You’ve dedicated your life to your chosen field, but an illness or injury has rendered you unable to continue working. In other words, you have support. In fact, data suggests that by the time one reaches retirement age, he or she has a 50 percent probability of becoming disabled and unable to work for at least three months. One study found that one in seven workers would suffer a disability lasting more than five years before retirement.
Fortunately, you foresaw the possibility of being disabled and took precautions by investing in disability insurance. Disability insurance companies have sadly built a complicated process to maximize profits and avoid paying your claim, regardless of the merits of your sickness. How can you ensure that your application for disability benefits will not be denied or terminated?
Several factors contribute to the complexity of disability insurance claims.
Avoiding and coping with insurance firms’ tactics of dragging out the claims procedure to wear down claimants; Understanding, interpreting, and correctly following the terms of complex policies drafted by insurance companies; Recognizing, avoiding, and dealing with insurance companies efforts to wear you down; Ensuring that treating physicians take the time to document the disability sufficiently and in a manner that is helpful to your claim.
Insurance Policies Have Confused and Obtuse Language
Every insurance policy is complicated and convoluted, designed by attorneys and insurance company personnel to protect their own interests. Insurance firms exploit policy complexity to deny or terminate claims. There is no “typical” insurance policy contract, and coverage is often limited by qualifying terms and phrases. A claimant must comprehend the policy’s essential terms and phrases and their ambiguities to overcome the insurance company’s use of jargon and legalese to avoid paying claims. Courts will interpret unclear provisions against the drafter (the insurance company) and in favor of the other party. Understanding your disability insurance policy may be the most crucial step in filing a claim.

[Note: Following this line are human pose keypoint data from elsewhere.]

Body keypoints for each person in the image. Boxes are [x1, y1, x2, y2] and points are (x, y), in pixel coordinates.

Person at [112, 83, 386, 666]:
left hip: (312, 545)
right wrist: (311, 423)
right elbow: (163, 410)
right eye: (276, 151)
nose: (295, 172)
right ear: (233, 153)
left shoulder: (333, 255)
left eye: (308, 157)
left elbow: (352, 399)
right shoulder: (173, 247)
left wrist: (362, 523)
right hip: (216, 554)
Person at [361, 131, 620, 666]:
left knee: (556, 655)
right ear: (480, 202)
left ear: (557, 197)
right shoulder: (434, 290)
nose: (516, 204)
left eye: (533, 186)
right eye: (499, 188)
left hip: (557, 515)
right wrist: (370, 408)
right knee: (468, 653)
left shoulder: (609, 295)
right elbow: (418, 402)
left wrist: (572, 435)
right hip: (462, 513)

Preventing The Claims Process from Moving Forward
Insurance firms will often delay the claims procedure to avoid having to pay out payments. The insurance industry may boost the rate of claimant attrition in this way, counting on the fact that genuinely disabled people will eventually give up the fight. Yet, under the law, insurers must act swiftly, and a claimant cannot abide by unnecessary delays.
Collaborating with Your Attending Doctor
Accurately documenting your condition through medical records is crucial to a successful disability claim. The vast majority of doctors are swamped with patients and hardly have time to glance at their emails, let alone take the time to produce a comprehensive report on your health. In their haste, doctors often use generic, erroneous descriptions taken straight from templates and pasted into patients’ office visit notes. A doctor’s office visit note may contain general terms that apply to most patients but are totally off base when applied to you if the doctor is in a rush to finish the paperwork. For instance, if you go to the doctor for help with chronic back pain that is keeping you from working, the doctor’s office visit report may state that the “patient is in no apparent distress.”

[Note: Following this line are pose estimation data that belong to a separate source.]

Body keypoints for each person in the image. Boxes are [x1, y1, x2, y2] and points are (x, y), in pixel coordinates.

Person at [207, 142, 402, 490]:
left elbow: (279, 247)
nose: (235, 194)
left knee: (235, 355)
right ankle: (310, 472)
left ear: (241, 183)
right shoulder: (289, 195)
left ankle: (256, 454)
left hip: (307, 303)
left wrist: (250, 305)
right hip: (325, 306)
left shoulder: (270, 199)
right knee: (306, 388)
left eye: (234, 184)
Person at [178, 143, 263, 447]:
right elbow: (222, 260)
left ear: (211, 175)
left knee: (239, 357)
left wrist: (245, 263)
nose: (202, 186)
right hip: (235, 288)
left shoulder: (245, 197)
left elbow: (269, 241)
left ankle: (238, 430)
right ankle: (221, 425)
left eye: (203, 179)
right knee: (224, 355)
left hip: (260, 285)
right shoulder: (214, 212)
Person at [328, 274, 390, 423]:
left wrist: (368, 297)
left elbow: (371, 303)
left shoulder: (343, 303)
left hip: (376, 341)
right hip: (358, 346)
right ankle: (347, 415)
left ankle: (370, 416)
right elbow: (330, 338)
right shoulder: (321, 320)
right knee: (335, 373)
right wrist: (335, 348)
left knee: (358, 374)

The nature of your connection may also dictate whether or not they have any desire to help you with your disability insurance claim. For this reason, it is essential that you have an open dialogue about your health with a caring treating physician.
Surveillance
It’s highly likely that, after filing a disability insurance claim, your insurance company will secretly photograph or film you as part of their investigation. They will likely consider proof of your participation in activities you said you were unable to perform as grounds for rejecting your claim. Insurance companies often send such films or letters to patients’ doctors in an effort to sow discord amongst them and get the doctors to testify against the patients’ best interests. You should be on the lookout for these kinds of strategies, keeping in mind that the insurance firm could easily twist the meaning of these videos out of context to suit their ends.
Examinations Without Other Doctors
Disability insurance claimants often must undergo an “independent” medical exam by a doctor chosen by the insurance company at the business’s expense. The doctor assessing your handicap will profit from a bogus diagnosis, a conflict of interest. Non-medical professionals can also order exams. These tests can be challenging, painful, or dangerous. Checkups may include extensive or invasive diagnostic testing. This testing isn’t about diagnosing. Insurance companies will utilize these exams to deny or reject your claim. So, you must know your rights.

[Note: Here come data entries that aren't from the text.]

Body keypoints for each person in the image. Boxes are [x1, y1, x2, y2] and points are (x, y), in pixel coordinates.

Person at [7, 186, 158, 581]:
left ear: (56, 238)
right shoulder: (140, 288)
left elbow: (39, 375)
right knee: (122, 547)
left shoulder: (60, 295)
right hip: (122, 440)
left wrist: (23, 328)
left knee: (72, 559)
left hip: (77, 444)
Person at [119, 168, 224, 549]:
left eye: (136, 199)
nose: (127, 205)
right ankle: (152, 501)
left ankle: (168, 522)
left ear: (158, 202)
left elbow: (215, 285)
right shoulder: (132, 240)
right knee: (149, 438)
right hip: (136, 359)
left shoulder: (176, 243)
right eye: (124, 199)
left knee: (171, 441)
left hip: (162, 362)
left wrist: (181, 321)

Patient-Reported Conditions
Insurance companies often dismiss disability insurance claims based on subjective or unmeasurable symptoms. Because objective data is scarce, chronic back pain, neck discomfort, rheumatoid arthritis, and depression may be hard to quantify. In the absence of such evidence, insurance companies may reject claims on the grounds that the insured failed to prove a covered injury or illness. The insurance policy usually doesn’t require medical proof of impairment. A claimant with a debilitating disease whose symptoms cannot be objectively verified must fully understand their insurance contract.
Defeating These Barriers
Insurance companies purposely made the disability claim procedure difficult and time-consuming. The insurance industry’s strategy is to make filing a claim burdensome in the hopes that policyholders will give up. Insurers count on the fact that even the most determined claimants will eventually fall for one of the many traps they’ve set up to rationalize the denial or termination of a claim. Although insurance companies strategies for lowering premiums and rejecting claims might be overcome, going up against an industry worth billions of dollars can be a formidable foe on your own.